James Spurgeon

James Spurgeon

I picked up a few old used books this week including a C. H. Spurgeon biography by Russell H. Conwell. The illustrated 1892 work appears to be a first edition. The Reformed Reader web site has the text of Conwell’s “The World’s Great Preacher,” and I’ll probably post some of the illustrations. I particularly like the cool ones that go along with Spurgeon’s John Ploughman material. I don’t think I’ve seen them anywhere on the web before.

I thought my friend James Spurgeon might appreciate the portrait of C. H. Spurgeon’s grand-father, also named James Spurgeon.

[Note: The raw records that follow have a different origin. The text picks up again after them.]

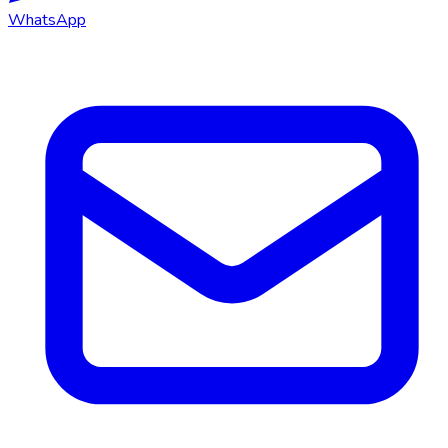
WhatsApp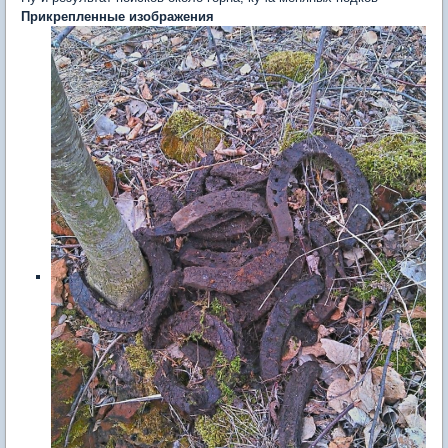
Прикрепленные изображения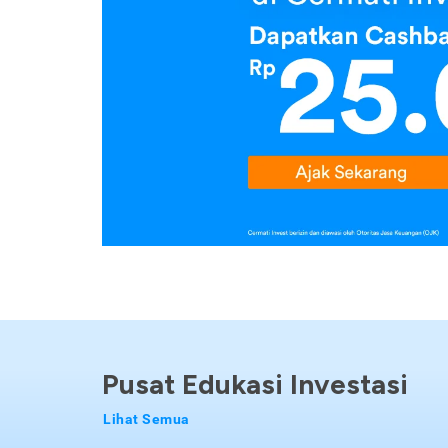
Pusat Edukasi Investasi
Lihat Semua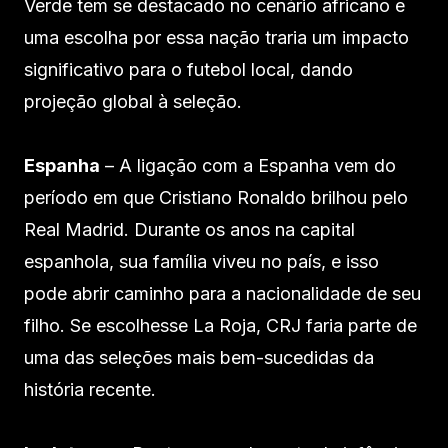
Verde tem se destacado no cenário africano e
uma escolha por essa nação traria um impacto
significativo para o futebol local, dando
projeção global à seleção.
Espanha
– A ligação com a Espanha vem do
período em que Cristiano Ronaldo brilhou pelo
Real Madrid. Durante os anos na capital
espanhola, sua família viveu no país, e isso
pode abrir caminho para a nacionalidade de seu
filho. Se escolhesse La Roja, CRJ faria parte de
uma das seleções mais bem-sucedidas da
história recente.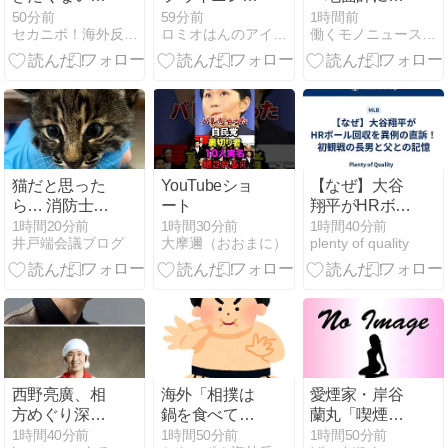
は？」かなり
競馬 ２６０８
億円騙し取ら
50分前
59分前
1時間前
セカニポ！海外反応の解説とまとめ
ロミオはんのアイドル等何でも２chまとめマガジン
働くモノニュース:人生VIP職人ブログw
の割合であの
０７
れた…」 ワイ
国を挙げられ
「はえーかわ
る結果に【海
いそう…会社
外の反応】
滅茶苦茶やろ
なぁ」
猫だと思った
YouTubeショ
​【なぜ】大谷
ら… 消防士が
ート
翔平がHRボー
山火事から救
ル回収を異例
1時間20分前
1時間30分前
1時間40分前
井戸端会議ブログ
大摩邇（おおまに）
plenty of quality
ったのはボブ
の直訴！初観
キャットの赤
戦の長男と父
ちゃん！
との記憶
西野亮廣、相
海外「相撲は
愛煙家・岸谷
方めぐり深く
鍋を食べてる
蘭丸「喫煙者
お詫び「原因
だけ」←「何
の権利がマジ
1時間40分前
1時間50分前
1時間50分前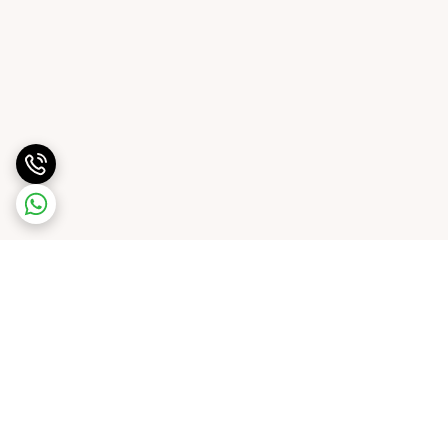
برگشت به بالا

In chapter 2, Conwell wrote:

Certainly the Spurgeon families of Essex and Sussex which in these after days have been locally very influential and especially noble in their Christian character, have not taken great interest in the history of their ancestors, and appear to know but little concerning their achievements.

Through the three or four Generations with whom the reading public is now somewhat familiar, the Spurgeon families have been characterized for their plain common sense, sturdy industry, and stubborn adherence to certain Christian doctrines, and to have led a quiet, homely life. Neither his grandfather James Spurgeon at Stambourne, nor his father John Spurgeon of Cold-Chester and London were ever especially distinguished for their educational attainments. They were scholars of the old Congregational school, who read carefully a few standard books, who, thought deeply, but whose reading was not extensive.

While it is true that almost any man with the most ordinary powers may be able to preach a classical sermon and adorn it with quotations from Cicero, Demosthenes, Augustine, and Luther, and while it is also true that it requires both genius and most extensive learning to speak simply and clearly in plain English, yet his father and his grandfather exhibited those qualities as a result of a peculiar inherited character, rather than that of extensive education. They were not copyists, they were distinguished for their odd originality. They were often humorous and witty, presenting truth occasionally in a grotesque dress which could never be forgotten, and which more often accomplished the ends for which they spoke than the most polished essay could have done.

8 Comments

Just writing to say I appreciate you and your blogging. I am also a Southern Baptist of the reformed persuasion. I have now bookmarked your blog spot for regular reference.

blessings to you in Christ,
KK

Don,
I noticed a previous post where you included a lot of Biblical references and they had links. Is there an easy way to do that or did you just put them in there (the links) manually?

Thanks!
I enjoy your blog.

Mark

Hey! I resemble that remark! LOL

Thanks, Don, for the post. I am always interested in Spurgeon. I wonder why.

Having that name gets me into a lot of interesting conversations. I remember when I was seventeen and struggling with the idea of whether to go into the ministry or not and a girl told me ‘with a love for God’s work and a name like Spurgeon, you have to be called to the ministry.

Often I am asked by other preachers if I am related. I always answer, physically – not directly, but theologically I’m a direct descendant.

Truthfully, if I am not mistaken, the American branch of the family tree predates Charles as far as when they crossed the pond and we were likely from the shadier side of the family. Rumor has it that all the Spurgeons over here are descended from two brothers who came over in the 17th or 18th century – to the penal colony of Georgia. Of course, they may have just been debtors, but who knows.